> **TASK DESCRIPTION**
Which lines in the rows below contain the word "Legend"? Pull out each of them.

> **EXTRACTED ENTRIES**
────
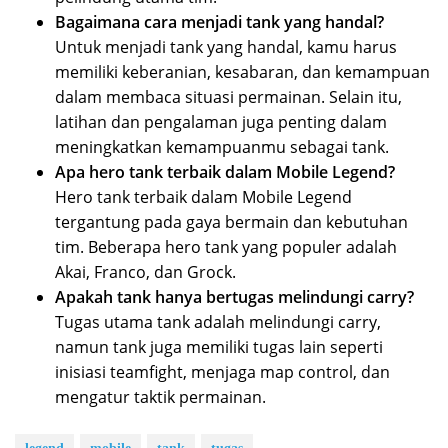
Bagaimana cara menjadi tank yang handal?
Untuk menjadi tank yang handal, kamu harus
memiliki keberanian, kesabaran, dan kemampuan
dalam membaca situasi permainan. Selain itu,
latihan dan pengalaman juga penting dalam
meningkatkan kemampuanmu sebagai tank.
Apa hero tank terbaik dalam Mobile Legend?
Hero tank terbaik dalam Mobile Legend
tergantung pada gaya bermain dan kebutuhan
tim. Beberapa hero tank yang populer adalah
Akai, Franco, dan Grock.
Apakah tank hanya bertugas melindungi carry?
Tugas utama tank adalah melindungi carry,
namun tank juga memiliki tugas lain seperti
inisiasi teamfight, menjaga map control, dan
mengatur taktik permainan.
────
> **ANSWER BOX**
Apa hero tank terbaik dalam Mobile Legend?
Hero tank terbaik dalam Mobile Legend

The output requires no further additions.